> Exercises to complete
1. Return the portion of the abstract on enteral nutrition therapy in cancer patients that runs from "To control ENT" up to and including "QINTs were applied.", copied word for word.
2. Take the abstract on enteral nutrition therapy in cancer patients further by continuing it from its final sentence.

On-line version ISSN 1699-5198Print version ISSN 0212-1611


LEE, Ariana et al. Quality control of enteral nutrition therapy in cancer patients at nutritional risk. Nutr. Hosp. [online]. 2017, vol.34, n.2, pp.264-270. ISSN 1699-5198.


Quality indicators in nutritional therapy (QINTs) allow for the practical assessment of quality in the management of enteral nutrition therapy (ENT) among hospitalized patients.


To control ENT quality in cancer patients at nutritional risk.


A prospective, observational study was performed with cancer patients over 19 years of age who had undergone exclusive ENT for at least 72 h. Nutritional Risk Screening was used to assess nutritional risk; in the presence of nutritional risk, the Subjective Global Assessment (SGA) was used. Six QINTs were applied.

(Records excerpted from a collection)
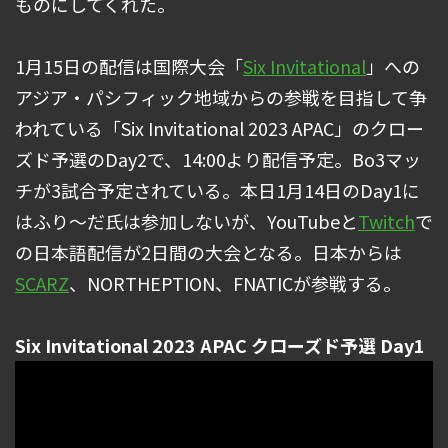
ものにしてくれた。
1月15日の配信は国際大会「
Six Invitational
」への
アジア・パシフィック地域からの参戦を目指して争
われている「Six Invitational 2023 APAC」のクロー
ズド予選のDay2で、14:00より配信予定。Bo3マッ
チが3試合予定されている。本日1月14日のDay1に
はふり～だ氏は参加しないが、YouTubeと
Twitch
で
の日本語配信が2日間の大会となる。日本からは
SCARZ
、NORTHEPTION、FNATICが参戦する。
Six Invitational 2023 APAC クローズド予選 Day1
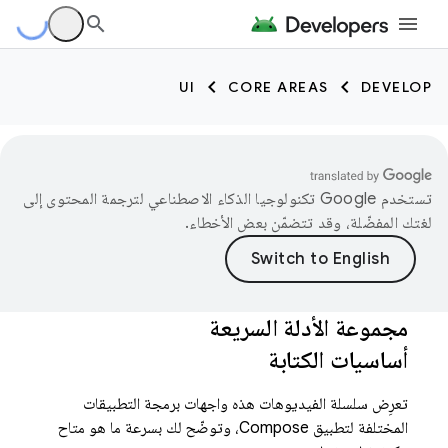
UI
CORE AREAS
DEVELOP
تستخدم Google تكنولوجيا الذكاء الاصطناعي لترجمة المحتوى إلى
لغتك المفضّلة، وقد تتضمّن بعض الأخطاء.
مجموعة الأدلة السريعة
أساسيات الكتابة
تعرِض سلسلة الفيديوهات هذه واجهات برمجة التطبيقات
المختلفة لتطبيق Compose، وتوضّح لك بسرعة ما هو متاح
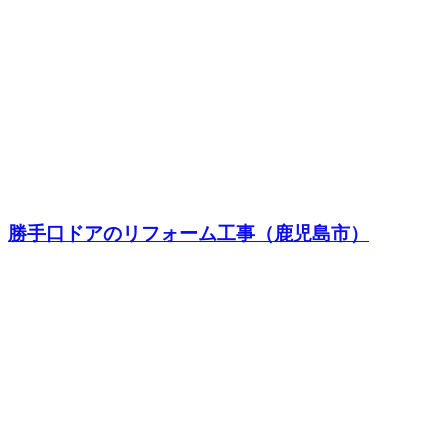
勝手口ドアのリフォーム工事（鹿児島市）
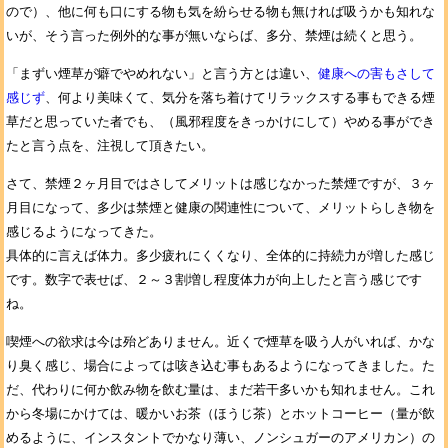
ので）、他に何も口にする物も気を紛らせる物も無ければ吸うかも知れな
いが、そう言った例外的な事が無いならば、多分、禁煙は続くと思う。
「まずい煙草が癖でやめれない」と言う方とは違い、
健康への害もさして
感じず
、何より美味くて、気分を落ち着けてリラックスする事もできる煙
草だと思っていた者でも、（風邪程度をきっかけにして）やめる事ができ
たと言う点を、注視して頂きたい。
さて、禁煙２ヶ月目ではさしてメリットは感じなかった禁煙ですが、３ヶ
月目になって、多少は禁煙と健康の関連性について、メリットらしき物を
感じるようになってきた。
具体的に言えば体力。多少疲れにくくなり、全体的に持続力が増した感じ
です。数字で表せば、２～３割増し程度体力が向上したと言う感じです
ね。
喫煙への欲求は今は殆どありません。近くで煙草を吸う人がいれば、かな
り臭く感じ、場合によっては咳き込む事もあるようになってきました。た
だ、代わりに何か飲み物を飲む量は、まだ若干多いかも知れません。これ
から冬場にかけては、暖かいお茶（ほうじ茶）とホットコーヒー（量が飲
めるように、インスタントでかなり薄い、ノンシュガーのアメリカン）の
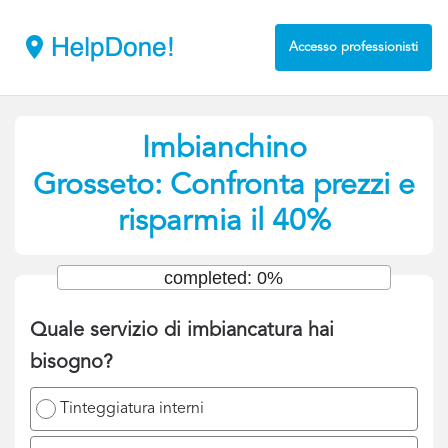
Accesso professionisti
Imbianchino
Grosseto: Confronta prezzi e
risparmia il 40%
completed: 0%
Quale servizio di imbiancatura hai
bisogno?
Tinteggiatura interni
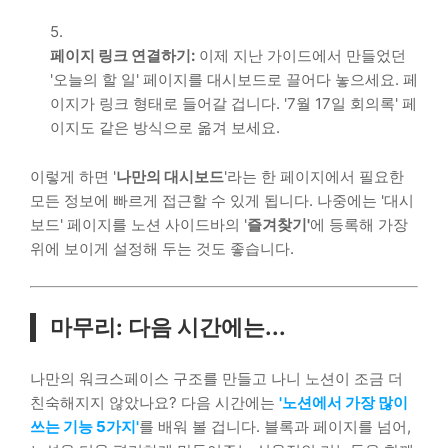
페이지 링크 연결하기:
이제 지난 가이드에서 만들었던
'오늘의 할 일' 페이지를 대시보드로 끌어다 놓으세요. 페
이지가 링크 형태로 들어갈 겁니다. '7월 17일 회의록' 페
이지도 같은 방식으로 옮겨 보세요.
이렇게 하면 '
나만의 대시보드
'라는 한 페이지에서 필요한
모든 정보에 빠르게 접근할 수 있게 됩니다. 나중에는 '대시
보드' 페이지를 노션 사이드바의 '
즐겨찾기'
에 등록해 가장
위에 보이게 설정해 두는 것도 좋습니다.
마무리: 다음 시간에는...
나만의 워크스페이스 구조를 만들고 나니 노션이 조금 더
친숙해지지 않았나요? 다음 시간에는
'노션에서 가장 많이
쓰는 기능 5가지'
를 배워 볼 겁니다. 블록과 페이지를 넘어,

> Results for the exercise
1.
To control ENT quality in cancer patients at nutritional risk.


A prospective, observational study was performed with cancer patients over 19 years of age who had undergone exclusive ENT for at least 72 h. Nutritional Risk Screening was used to assess nutritional risk; in the presence of nutritional risk, the Subjective Global Assessment (SGA) was used. Six QINTs were applied.

2.
Our study included 211 patients (mean age: 59 ± 10 years, 67.3% men). Most common cancer diagnoses were head and neck (68.2%) and gastrointestinal (18%). Nutritional risk was identified in 93.3% (n = 197) of patients; SGA identified malnutrition in 84.2% of patients (n = 166). ENT was used for 9.7 ± 7 days, presenting a daily deficit of -243.1 ± 141 ml of dietary volume, -363.3 ± 214.1 kcal, and -14.2 ± 8.41 g of protein. Three of the six QINTs were in accordance with the proposed goal: frequency of SGA application, calculations of nutritional needs, and frequency of diarrhea. Three of the six QINTs were in disagreement with the proposed goal: ENT infused volume exceeding 70% of prescribed volume, frequency of digestive fasting exceeding 24 h, and frequency of constipation. Prescriptions for anticholinergic drugs (p = 0.023) and diuretics (p = 0.007) were associated with diarrhea.


Nutritional risk and malnutrition are frequent among ENT cancer patients. Quality control in ENT was moderately impaired by episodes of fasting and intestinal motility disorders.

Keywords : Cancer; Quality indicators; Enteral nutrition; Malnutrition; Diarrhea; Constipation.